The table shows the number of AMR genes and plasmids (per strain or subspecies) compared to other common bacteria species.

==Prevention==
To prevent spreading Klebsiella infections between patients, healthcare personnel must follow specific infection-control precautions, which may include strict adherence to hand hygiene (preferably using an alcohol based hand rub (60–90%) or soap and water if hands are visibly soiled. Alcohol based hand rubs are effective against these Gram-negative bacilli) and wearing gowns and gloves when they enter rooms where patients with Klebsiella-related illnesses are housed.
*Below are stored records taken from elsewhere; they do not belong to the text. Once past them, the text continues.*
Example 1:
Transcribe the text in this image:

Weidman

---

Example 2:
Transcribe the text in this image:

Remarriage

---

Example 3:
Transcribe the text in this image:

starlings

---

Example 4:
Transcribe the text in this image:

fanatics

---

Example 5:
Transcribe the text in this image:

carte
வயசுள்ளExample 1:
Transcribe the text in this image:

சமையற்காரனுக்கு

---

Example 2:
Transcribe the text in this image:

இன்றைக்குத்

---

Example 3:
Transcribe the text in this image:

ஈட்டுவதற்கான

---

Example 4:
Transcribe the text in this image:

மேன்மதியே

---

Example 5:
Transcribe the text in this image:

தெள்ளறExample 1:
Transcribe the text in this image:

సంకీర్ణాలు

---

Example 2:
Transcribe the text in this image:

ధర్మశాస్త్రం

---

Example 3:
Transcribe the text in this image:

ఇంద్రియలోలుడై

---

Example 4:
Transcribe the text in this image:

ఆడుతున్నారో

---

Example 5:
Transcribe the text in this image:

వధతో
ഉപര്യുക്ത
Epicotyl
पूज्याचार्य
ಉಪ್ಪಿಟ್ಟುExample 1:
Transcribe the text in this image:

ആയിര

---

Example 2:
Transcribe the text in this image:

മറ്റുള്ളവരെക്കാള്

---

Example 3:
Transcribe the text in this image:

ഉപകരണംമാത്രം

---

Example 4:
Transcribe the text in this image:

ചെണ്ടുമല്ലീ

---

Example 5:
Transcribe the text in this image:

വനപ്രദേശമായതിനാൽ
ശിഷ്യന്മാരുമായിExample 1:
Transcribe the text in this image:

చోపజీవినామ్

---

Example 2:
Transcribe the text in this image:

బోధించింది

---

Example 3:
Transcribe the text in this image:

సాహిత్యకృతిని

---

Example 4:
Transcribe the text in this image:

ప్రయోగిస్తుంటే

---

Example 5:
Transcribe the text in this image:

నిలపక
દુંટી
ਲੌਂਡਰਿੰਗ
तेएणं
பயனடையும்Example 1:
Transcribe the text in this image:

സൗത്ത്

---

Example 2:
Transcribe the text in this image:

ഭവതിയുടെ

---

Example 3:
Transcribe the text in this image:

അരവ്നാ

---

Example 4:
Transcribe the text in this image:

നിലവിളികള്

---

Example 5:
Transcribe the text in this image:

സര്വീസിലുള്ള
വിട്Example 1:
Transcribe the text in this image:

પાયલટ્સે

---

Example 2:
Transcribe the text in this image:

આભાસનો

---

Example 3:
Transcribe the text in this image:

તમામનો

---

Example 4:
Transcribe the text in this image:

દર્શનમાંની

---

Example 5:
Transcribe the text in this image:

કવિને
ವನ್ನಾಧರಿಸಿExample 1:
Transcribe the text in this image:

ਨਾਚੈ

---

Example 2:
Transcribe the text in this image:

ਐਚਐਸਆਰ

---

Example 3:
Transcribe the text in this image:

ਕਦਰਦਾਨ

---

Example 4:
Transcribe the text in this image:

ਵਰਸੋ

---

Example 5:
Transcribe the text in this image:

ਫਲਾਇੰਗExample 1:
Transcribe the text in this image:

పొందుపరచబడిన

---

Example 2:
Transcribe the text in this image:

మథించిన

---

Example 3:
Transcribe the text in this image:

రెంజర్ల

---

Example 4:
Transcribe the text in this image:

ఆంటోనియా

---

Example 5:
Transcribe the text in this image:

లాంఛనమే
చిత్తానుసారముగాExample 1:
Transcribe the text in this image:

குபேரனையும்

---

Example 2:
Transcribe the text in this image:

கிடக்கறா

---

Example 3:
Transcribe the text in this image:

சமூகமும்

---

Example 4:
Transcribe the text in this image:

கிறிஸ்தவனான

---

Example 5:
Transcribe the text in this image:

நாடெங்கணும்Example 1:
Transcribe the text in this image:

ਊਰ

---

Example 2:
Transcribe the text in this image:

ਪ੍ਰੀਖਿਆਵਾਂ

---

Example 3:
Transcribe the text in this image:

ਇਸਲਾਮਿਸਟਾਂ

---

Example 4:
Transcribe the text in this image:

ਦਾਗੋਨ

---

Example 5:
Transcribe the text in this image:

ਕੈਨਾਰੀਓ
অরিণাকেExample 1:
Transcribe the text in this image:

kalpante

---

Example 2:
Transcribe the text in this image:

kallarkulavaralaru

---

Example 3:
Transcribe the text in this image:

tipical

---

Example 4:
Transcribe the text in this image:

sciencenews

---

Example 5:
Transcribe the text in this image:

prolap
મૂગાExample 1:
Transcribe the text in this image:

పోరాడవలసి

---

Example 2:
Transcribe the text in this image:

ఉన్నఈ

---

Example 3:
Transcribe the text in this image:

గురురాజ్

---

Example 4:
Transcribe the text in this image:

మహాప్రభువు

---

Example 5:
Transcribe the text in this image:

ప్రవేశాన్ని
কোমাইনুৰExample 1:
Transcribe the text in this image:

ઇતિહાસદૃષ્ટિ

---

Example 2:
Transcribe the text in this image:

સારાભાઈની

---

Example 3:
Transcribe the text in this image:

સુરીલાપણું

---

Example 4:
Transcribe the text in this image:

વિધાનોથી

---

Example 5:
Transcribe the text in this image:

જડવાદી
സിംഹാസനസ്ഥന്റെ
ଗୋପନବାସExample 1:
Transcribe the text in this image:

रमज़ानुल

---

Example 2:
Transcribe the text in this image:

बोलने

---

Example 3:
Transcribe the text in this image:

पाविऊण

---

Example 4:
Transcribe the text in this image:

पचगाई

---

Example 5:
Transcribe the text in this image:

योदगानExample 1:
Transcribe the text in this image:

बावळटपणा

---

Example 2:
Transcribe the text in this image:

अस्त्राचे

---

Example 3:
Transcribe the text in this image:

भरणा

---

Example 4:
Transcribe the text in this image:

Healthcare facilities also must follow strict cleaning procedures to prevent the spread of Klebsiella.

To prevent the spread of infections, patients also should clean their hands very often, including:
- Before preparing or eating food
- Before touching their eyes, nose, or mouth
- Before and after changing wound dressings or bandages
- After using the restroom
- After blowing their nose, coughing, or sneezing
- After touching hospital surfaces such as bed rails, bedside tables, doorknobs, remote controls, or the phone

==Treatment==
K. pneumoniae can be treated with antibiotics if the infections are not drug-resistant. Infections by K. pneumoniae can be difficult to treat because fewer antibiotics are effective against them. In such cases, a microbiology laboratory must run tests to determine which antibiotics will treat the infection. More specific treatments of Klebsiella pneumonia are given in its section above. For urinary tract infections with multidrug-resistant Klebsiella species, a combination therapy with amikacin and meropenem has been suggested.

==Research==
Multiple drug-resistant K. pneumoniae strains have been killed in vivo by intraperitoneal, intravenous, or intranasal administration of phages in laboratory tests. Resistance to phages is not likely to be as troublesome as to antibiotics as new infectious phages are likely to be available in environmental reservoirs. Phage therapy can be used in conjunction with antibiotics, to supplement their activity instead of replacing it altogether.

==Vaccine development==
New data sources outlining the global burden of K. pneumoniae and drug-resistant forms are expected to build momentum into prophylactic vaccine development. The recent 2022 IHME study showed that in 2019 K. pneumoniae was responsible for 790,000 deaths [571,000–1,060,000] in all age groups across 11 infectious syndromes. Importantly, in Sub-saharan Africa K. pneumoniae was responsible for 124,000 [89,000–167,000] neonatal deaths due to bloodstream infections. Based on these and other data, a newly developed prophylactic vaccine would ideally be designed to prevent invasive K. pneumoniae disease in both vulnerable persons but also as a maternal vaccine to prevent neonatal sepsis and global demand assessments have been published. As of June 2023, one single clinical development program for a K. pneumoniae vaccine [Kleb4V/GSK4429016A] was in a Phase 1/2 study in healthy adults aged 18–70 yrs (n=166) [Clinical trials identifier: NCT04959344]. The vaccine is an O-antigen based conjugate where the specific O-antigens in the vaccine remain undisclosed [Michael Kowarik, LimmaTech Biologics, World Vaccine Congress EU, 2022] although only a limited number of O-serotypes can account for a high proportion of clinical isolates. A recent Q1 2024 GSK Corporate R&D pipeline update showed that Kleb4V/GSK4429016A had been removed. The status of the program is now subject to verification.